=== Document extract ===

Bravo on your little dig about skunks living indoors. It would almost work except that every day I hide food about the house for Rosy to *forage* for.....making it a little more difficult for her to find food instead of just troughing away at a bowl. Also skunks (like raccoons, foxes, and other such urban wildlife), have shown a fantastic ability for adaptation to live alongside humans and find them as the _best_ and most constant source of food in the wild.....making them ideal subjects to be well on their way towards _true_ domestication. As well as that, Rosy spends rather a lot of time in my huge escape-proof garden.:2thumb:


----------



## pipistroller (Jun 1, 2011)

Update on the substrate ....

Mr Strummer's finacard arrived yesterday. We immediately cleaned out the viv and gave him a good deep layer. At first he wasn't sure about it at all but after about 5 or 10 minutes, he was almost diving around in it. He would run along underneath the layer of finacard so all we could see was a moving lump and then pop his little head up like a gopher all proud of himself. He kept that up for hours. He especially likes the fact that he can creap under his finacard and pounce on his toys without them seeing him coming. He seems really proud of his new skill!!!! :lol2:Bless him!!!

===

-- Task set --
(1) Name every kind of animal mentioned in the pet forum thread.
(2) Carry the pet forum thread on from its last sentence.

=== Entries provided ===

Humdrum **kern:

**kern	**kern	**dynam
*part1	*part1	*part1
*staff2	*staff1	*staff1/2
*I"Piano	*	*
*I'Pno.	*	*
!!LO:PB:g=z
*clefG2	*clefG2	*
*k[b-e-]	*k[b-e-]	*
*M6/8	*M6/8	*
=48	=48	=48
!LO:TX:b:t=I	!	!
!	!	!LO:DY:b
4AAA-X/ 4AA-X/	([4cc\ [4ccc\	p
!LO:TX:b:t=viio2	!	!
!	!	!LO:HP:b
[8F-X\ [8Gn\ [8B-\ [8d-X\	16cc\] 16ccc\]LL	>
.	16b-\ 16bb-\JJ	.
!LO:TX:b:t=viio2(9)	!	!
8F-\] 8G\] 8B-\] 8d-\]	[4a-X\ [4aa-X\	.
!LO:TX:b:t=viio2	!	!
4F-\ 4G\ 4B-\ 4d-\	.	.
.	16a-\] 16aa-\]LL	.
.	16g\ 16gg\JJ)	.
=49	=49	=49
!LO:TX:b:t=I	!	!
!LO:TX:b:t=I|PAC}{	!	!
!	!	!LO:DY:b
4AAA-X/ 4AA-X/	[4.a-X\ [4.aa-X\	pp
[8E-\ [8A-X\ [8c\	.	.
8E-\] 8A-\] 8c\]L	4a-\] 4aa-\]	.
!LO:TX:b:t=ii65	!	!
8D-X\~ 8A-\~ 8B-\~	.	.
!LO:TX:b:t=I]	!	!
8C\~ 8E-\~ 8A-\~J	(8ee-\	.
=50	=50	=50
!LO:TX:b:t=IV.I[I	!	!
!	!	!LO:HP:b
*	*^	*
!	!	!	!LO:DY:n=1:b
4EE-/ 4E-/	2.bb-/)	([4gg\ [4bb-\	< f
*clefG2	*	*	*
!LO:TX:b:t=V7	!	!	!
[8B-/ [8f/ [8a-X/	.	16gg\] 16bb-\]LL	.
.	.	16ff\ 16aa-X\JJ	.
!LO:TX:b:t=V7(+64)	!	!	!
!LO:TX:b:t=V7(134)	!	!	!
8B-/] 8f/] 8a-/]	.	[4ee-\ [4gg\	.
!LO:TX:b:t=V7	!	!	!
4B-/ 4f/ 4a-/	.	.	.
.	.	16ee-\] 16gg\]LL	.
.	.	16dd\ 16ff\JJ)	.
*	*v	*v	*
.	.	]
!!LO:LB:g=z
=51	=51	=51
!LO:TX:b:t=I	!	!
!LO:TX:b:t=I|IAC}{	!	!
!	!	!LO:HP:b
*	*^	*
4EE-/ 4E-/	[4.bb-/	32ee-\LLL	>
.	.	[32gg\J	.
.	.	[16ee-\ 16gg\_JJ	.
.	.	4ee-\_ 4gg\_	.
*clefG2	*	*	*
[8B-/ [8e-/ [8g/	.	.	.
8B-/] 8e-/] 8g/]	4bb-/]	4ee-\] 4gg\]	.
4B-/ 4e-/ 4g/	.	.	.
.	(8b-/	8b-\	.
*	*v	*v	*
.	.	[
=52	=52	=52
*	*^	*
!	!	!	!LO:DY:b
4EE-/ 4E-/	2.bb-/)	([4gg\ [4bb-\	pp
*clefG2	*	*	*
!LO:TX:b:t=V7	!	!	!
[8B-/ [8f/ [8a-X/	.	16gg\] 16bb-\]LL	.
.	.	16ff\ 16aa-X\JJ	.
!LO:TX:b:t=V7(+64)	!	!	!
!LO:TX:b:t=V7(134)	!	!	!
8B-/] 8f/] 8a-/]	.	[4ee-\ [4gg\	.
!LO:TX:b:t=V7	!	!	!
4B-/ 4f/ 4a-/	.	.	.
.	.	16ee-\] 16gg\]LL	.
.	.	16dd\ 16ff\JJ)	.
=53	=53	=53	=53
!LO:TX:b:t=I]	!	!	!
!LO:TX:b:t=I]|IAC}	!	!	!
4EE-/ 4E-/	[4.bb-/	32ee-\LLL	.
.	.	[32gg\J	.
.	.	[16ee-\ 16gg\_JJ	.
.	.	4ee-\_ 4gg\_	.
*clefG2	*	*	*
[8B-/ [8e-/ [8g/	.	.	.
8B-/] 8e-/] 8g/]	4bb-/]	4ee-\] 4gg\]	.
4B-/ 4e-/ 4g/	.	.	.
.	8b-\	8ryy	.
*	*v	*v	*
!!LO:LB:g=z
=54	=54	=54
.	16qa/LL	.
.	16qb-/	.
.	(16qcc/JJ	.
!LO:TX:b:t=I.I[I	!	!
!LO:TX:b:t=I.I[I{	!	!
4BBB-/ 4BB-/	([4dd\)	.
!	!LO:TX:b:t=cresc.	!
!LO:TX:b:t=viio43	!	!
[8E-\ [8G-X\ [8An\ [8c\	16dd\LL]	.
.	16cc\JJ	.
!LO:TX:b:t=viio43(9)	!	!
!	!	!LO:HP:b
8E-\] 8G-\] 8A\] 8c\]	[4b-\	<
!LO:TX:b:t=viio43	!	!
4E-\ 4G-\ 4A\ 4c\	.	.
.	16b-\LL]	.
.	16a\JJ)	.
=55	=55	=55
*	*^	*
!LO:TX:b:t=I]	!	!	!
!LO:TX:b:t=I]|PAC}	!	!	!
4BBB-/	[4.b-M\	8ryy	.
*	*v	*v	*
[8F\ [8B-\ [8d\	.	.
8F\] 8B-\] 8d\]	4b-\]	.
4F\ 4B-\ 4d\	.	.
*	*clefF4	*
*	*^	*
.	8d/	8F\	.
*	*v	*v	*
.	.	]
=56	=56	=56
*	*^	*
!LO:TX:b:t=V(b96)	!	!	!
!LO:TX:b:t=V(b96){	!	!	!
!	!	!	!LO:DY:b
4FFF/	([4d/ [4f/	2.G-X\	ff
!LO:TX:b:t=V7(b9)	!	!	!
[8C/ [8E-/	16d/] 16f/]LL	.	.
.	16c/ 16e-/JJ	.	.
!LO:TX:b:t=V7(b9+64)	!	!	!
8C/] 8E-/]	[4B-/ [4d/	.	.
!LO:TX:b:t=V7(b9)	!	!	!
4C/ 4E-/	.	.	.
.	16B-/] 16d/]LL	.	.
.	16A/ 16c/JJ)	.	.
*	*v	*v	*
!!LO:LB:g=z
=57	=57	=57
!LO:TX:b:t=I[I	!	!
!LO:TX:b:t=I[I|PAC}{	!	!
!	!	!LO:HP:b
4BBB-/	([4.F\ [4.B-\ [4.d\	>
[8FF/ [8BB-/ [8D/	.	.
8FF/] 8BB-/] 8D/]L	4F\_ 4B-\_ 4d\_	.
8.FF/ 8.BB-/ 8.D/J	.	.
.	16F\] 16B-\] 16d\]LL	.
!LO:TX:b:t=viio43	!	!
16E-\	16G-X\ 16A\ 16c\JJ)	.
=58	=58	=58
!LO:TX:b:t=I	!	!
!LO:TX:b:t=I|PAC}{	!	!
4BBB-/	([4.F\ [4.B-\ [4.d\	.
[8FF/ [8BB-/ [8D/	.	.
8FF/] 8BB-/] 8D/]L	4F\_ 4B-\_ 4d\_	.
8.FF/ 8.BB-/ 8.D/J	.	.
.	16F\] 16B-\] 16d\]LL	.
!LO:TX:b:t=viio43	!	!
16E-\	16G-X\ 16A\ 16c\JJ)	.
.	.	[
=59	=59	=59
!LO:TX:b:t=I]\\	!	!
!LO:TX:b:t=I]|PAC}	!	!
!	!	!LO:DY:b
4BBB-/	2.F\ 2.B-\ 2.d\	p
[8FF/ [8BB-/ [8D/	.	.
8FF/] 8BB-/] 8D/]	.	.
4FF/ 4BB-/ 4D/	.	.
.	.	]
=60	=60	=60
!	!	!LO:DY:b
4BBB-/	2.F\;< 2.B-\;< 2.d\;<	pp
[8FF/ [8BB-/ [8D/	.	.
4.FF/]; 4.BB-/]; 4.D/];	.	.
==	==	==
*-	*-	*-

===

-- Answers per task --
(1) skunks, raccoons, foxes, gopher

(2)
I know he's only been out one night on the finacard but if he keeps going the way he did last night, its a total success.


----------



## panther_87k (Feb 4, 2009)

pipistroller said:


> Update on the substrate ....
> 
> Mr Strummer's finacard arrived yesterday. We immediately cleaned out the viv and gave him a good deep layer. At first he wasn't sure about it at all but after about 5 or 10 minutes, he was almost diving around in it. He would run along underneath the layer of finacard so all we could see was a moving lump and then pop his little head up like a gopher all proud of himself. He kept that up for hours. He especially likes the fact that he can creap under his finacard and pounce on his toys without them seeing him coming. He seems really proud of his new skill!!!! :lol2:Bless him!!!
> 
> I know he's only been out one night on the finacard but if he keeps going the way he did last night, its a total success.


im glad hes enjoying the finacard, it is great stuff! My hog has never exhibited that behaviour with the stuff, and has never shown an interest in toys either. He liked cardboard tubes (cut down the side) but after about 6 months gave up on them, hasnt been bothered with toys since. Tried everything, shop bought and stuff from round the house. Loves his wheel though!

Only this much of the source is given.